A thoughtful, or perhaps incredulous, silence followed the words of Unwin. Dunraven requested another tankard of stout before commenting.

“I accept,” he said, “that my Abenjacán is Zaid. Such a metamorphosis, you will say, is one of the genre’s classic artifices, a true convention whose detection makes demands on the reader. What I hesitate to admit is that a portion of the treasure remained in the Sudan. Remember that Zaid fled from the king and the enemies of the king; it is simpler to imagine him absconding with all the treasure than delaying himself by burying a part of it. Perhaps there no coins were found because there were no coins remaining. The bricklayers had exhausted a fortune that, in contrast to the red gold of the Nibelung Alberich, was not infinite.
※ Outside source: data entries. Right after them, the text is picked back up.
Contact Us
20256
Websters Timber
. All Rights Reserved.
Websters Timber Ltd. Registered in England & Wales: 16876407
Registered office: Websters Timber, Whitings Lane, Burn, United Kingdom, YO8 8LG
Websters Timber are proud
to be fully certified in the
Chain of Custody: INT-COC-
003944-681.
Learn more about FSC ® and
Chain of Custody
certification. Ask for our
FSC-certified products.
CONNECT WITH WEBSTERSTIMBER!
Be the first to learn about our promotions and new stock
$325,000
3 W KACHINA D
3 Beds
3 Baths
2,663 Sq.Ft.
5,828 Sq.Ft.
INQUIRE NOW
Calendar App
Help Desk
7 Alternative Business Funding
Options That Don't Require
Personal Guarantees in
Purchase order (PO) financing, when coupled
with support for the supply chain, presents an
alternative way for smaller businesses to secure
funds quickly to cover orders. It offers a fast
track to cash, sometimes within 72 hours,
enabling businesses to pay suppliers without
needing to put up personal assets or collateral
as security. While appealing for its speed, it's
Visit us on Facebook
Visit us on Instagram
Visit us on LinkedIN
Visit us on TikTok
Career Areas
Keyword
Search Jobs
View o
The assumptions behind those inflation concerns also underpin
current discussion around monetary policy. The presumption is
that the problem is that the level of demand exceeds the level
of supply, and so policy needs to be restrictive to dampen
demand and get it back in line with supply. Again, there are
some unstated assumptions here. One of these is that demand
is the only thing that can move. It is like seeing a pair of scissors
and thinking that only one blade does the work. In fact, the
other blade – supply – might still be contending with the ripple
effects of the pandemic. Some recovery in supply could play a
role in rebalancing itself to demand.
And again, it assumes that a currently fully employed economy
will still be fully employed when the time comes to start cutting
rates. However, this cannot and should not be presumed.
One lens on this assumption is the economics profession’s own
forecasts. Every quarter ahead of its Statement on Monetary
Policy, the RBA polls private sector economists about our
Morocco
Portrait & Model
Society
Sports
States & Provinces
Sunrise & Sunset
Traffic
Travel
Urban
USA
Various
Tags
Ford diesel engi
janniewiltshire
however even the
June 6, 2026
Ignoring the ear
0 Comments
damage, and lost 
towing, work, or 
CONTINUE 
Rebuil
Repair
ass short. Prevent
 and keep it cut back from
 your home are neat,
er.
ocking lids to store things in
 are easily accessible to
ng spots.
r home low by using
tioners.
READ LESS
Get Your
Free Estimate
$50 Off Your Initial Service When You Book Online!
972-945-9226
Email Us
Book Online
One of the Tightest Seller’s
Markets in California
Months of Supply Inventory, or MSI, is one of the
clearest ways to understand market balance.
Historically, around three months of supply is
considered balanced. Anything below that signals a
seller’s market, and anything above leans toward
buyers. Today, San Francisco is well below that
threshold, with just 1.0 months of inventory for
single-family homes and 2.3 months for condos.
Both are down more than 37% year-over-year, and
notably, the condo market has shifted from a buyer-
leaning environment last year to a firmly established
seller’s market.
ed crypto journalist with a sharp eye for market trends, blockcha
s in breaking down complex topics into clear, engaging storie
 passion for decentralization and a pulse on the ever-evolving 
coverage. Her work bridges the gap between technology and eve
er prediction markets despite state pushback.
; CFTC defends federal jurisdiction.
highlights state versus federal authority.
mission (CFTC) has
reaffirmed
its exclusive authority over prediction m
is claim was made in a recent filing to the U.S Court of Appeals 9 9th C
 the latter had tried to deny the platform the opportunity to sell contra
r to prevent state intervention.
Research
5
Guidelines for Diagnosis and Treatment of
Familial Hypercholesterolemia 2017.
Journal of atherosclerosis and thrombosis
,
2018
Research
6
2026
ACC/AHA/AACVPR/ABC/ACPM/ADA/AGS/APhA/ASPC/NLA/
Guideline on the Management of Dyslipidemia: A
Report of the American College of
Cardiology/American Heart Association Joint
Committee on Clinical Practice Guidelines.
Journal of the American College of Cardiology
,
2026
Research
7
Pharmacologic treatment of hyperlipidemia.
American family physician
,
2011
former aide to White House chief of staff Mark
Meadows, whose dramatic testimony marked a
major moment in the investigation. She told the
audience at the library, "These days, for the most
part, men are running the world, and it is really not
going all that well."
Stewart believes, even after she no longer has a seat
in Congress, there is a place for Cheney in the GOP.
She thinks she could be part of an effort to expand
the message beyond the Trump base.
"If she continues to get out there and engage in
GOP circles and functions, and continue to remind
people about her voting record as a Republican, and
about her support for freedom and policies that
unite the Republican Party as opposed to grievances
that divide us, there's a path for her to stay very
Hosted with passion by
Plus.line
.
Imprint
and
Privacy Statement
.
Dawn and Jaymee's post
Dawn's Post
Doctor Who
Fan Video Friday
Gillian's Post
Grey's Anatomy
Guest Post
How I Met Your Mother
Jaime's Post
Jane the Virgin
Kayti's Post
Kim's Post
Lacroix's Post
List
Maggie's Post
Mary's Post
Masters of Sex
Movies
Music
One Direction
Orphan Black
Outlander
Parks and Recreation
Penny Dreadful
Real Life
So we would have to see Abenjacán crossing the sea to reclaim a dilapidated treasure.”

“Not dilapidated,” said Unwin. “Invested in a land of infidels in the arming of a large circular trap of bricks designed to lure and annihilate him. If your conjecture is correct, Zaid was urged on by hate and fear and not by avarice. He stole the treasure and then understood that the treasure was for him not the essential part. The essential part was that Abenjacán would die. He imitated Abenjacán, killed Abenjacán, and in the end was Abenjacán."

“Yes,” confirmed Dunraven. “He was a vagabond who one day, before being nobody at death, would remember having been or having pretended to be a king.”